▸ The task:
Search the material below for the word "that" and copy every line in which it occurs.

---------------

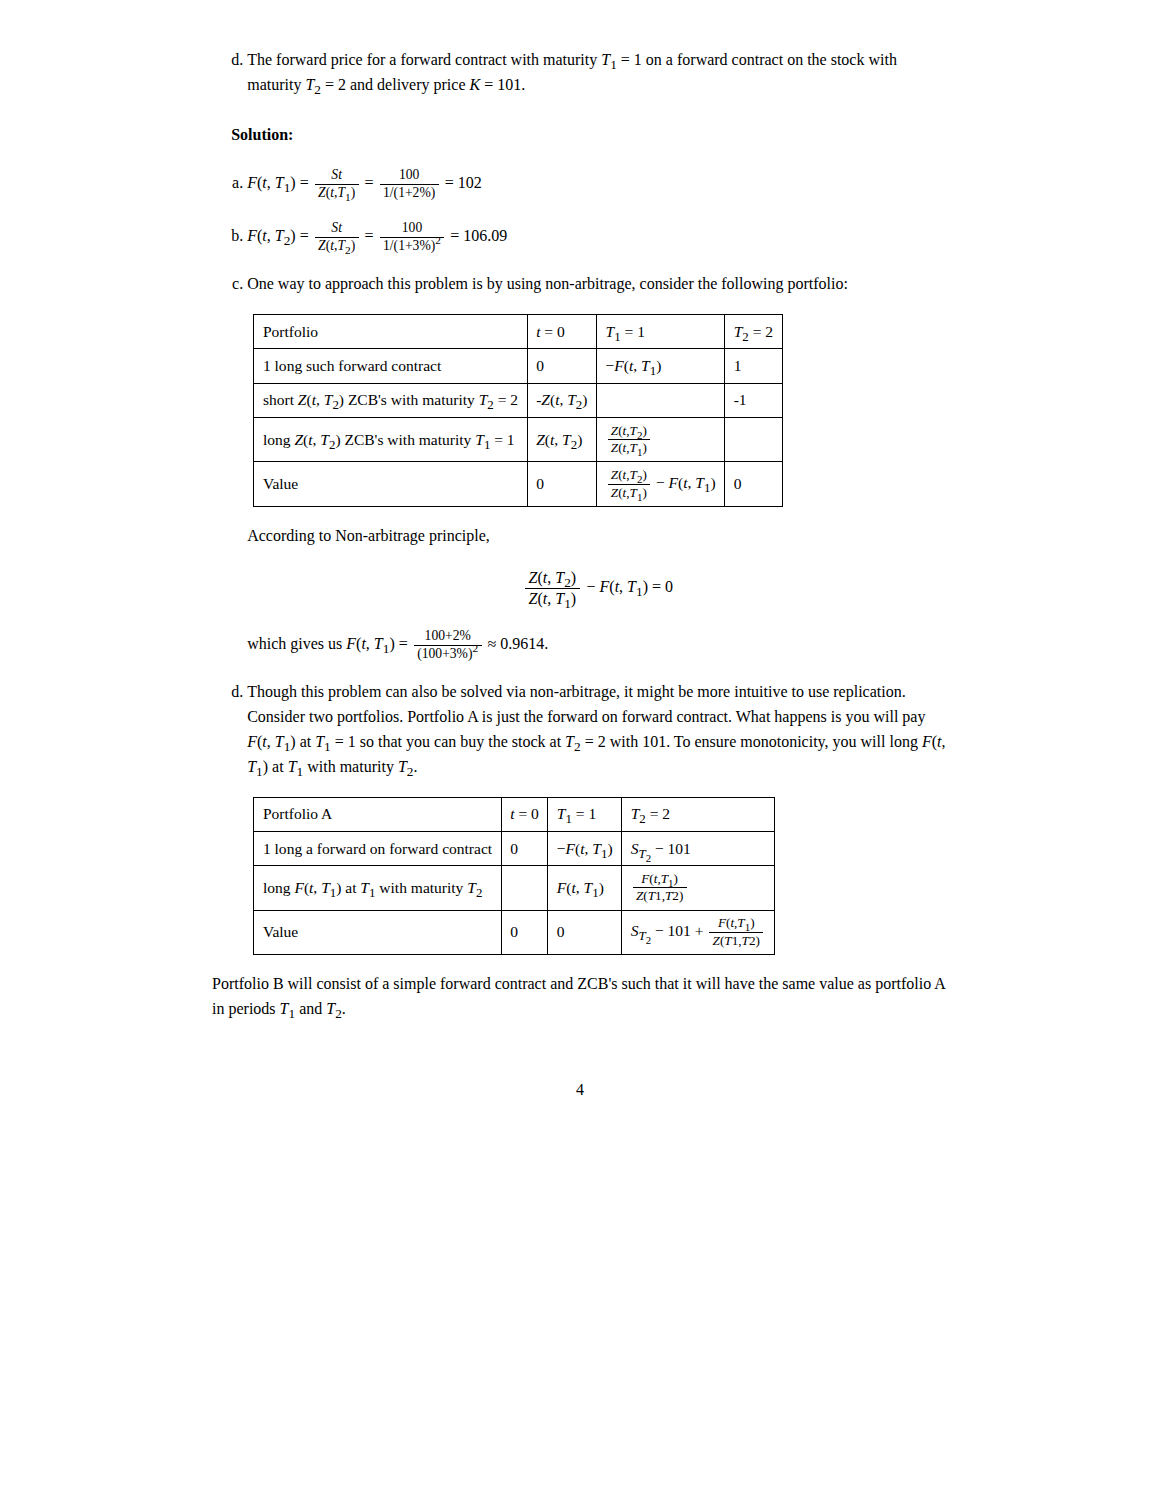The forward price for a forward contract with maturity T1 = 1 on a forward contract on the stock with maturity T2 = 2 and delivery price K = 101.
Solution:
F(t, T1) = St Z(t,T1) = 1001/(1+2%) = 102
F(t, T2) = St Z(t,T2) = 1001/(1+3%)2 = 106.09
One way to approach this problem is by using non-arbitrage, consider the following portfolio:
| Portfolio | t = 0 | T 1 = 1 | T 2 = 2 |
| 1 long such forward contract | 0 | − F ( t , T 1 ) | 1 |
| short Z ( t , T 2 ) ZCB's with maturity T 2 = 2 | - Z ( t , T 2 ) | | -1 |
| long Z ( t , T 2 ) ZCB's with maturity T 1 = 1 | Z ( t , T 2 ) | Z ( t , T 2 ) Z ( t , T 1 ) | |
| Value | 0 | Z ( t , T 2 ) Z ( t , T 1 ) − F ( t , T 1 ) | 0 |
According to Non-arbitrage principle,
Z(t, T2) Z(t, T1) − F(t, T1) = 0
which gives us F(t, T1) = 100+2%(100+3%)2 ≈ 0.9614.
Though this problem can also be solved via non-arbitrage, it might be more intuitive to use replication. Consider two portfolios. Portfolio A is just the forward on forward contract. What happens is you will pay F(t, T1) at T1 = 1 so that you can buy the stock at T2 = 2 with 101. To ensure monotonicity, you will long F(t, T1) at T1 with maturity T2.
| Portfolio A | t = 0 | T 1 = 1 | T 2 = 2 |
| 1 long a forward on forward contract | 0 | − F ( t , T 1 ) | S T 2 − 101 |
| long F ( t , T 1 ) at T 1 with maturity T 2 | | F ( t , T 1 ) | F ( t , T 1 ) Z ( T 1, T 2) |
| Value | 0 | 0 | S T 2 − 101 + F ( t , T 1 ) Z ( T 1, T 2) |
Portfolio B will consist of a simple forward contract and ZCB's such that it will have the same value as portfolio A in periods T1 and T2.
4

---------------

▸ Expected answer:
Though this problem can also be solved via non-arbitrage, it might be more intuitive to use replication. Consider two portfolios. Portfolio A is just the forward on forward contract. What happens is you will pay F(t, T1) at T1 = 1 so that you can buy the stock at T2 = 2 with 101. To ensure monotonicity, you will long F(t, T1) at T1 with maturity T2.
Portfolio B will consist of a simple forward contract and ZCB's such that it will have the same value as portfolio A in periods T1 and T2.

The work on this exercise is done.